Ihr Umweltbewusstsein können die Bürger hierzulande immer mal wieder unter Beweis stellen, sei es, dass sie sich bei der Aktion ,,Rhinecleanup“ beteiligen – früher hieß dies schlicht und allgemeinverständlich Dreckwegtag – sei es, dass sie das Angebot nutzen und schädliche Abfälle bei der städtischen Problemstoffannahme entsorgen.

Das ist dann der richtige Zeitpunkt, um endlich einmal im Arzneischrank Ordnung zu machen. Auch hier sammelt sich im Laufe der Zeit allerhand an, was nach längerer Lagerung mehr schadet als nützt.

So wurde auch bei uns das Gebot der Stunde genutzt und den Dosen und Tuben, Fläschchen und Pillenschachteln zu Leibe gerückt. Der Hustensaft für Kinder bis zum sechsten Lebensjahr konnte ebenso ausrangiert werden wie das Puder zur Behandlung von Windpocken, die wir seit Jahrzehnten überstanden haben. Auch die zerknitterte Tube, in der sich wohl früher eine Salbe befunden hatte, die sich jetzt allerdings nur noch mühsam in Bröckchen herausdrücken ließ, wanderte in die Tüte für den Problemmüll, ebenso der Zwei-Komponenten-Kleber, der aus unerfindlichen Gründen im Arzneischrank gelandet war, und ein paar lose bunte Pillen, deren Herkunft und Zweck beim besten Willen niemand mehr ausmachen konnte.

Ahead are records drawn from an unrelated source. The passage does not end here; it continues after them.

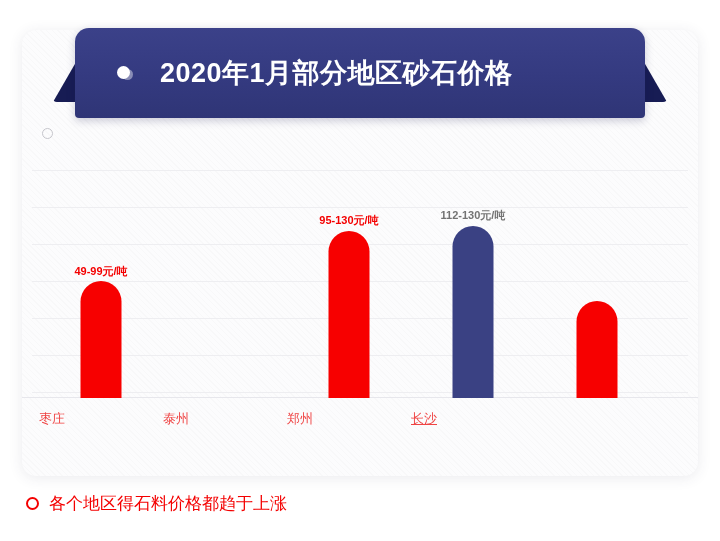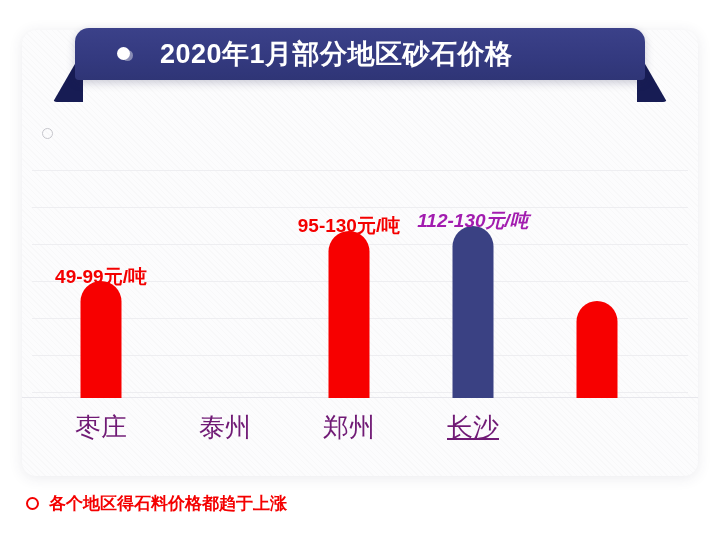--- a/index.html
+++ b/index.html
@@ -37,7 +37,7 @@
     left: 75px;
     top: 28px;
     width: 570px;
-    height: 52px;
+    height: 90px;
   }
   .ribbon-tail {
     position: absolute;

Während sich die gelbe Kamillen-Salbe als noch durchaus verwertbar erwies, gab der ähnlich gefärbte Inhalt einer anderen Tube Rätsel auf. Sein stechender Geruch machte mich misstrauisch, und ich versuchte, die schon ziemlich abgeblätterte Schrift der aufgerollten Tube zu entziffern. ,,Duna mustar“ stand da zu lesen – was das wohl bedeuten mochte ? Eine kurze Nachfrage im mit einer Vielzahl von Fremdsprachen vertrauten Freundeskreis gab Aufschluss: Es handelte sich um eine Tube Senf, Überbleibsel aus dem letzten Ungarn-Urlaub. Es geht eben nichts über Ordnung im Haushalt.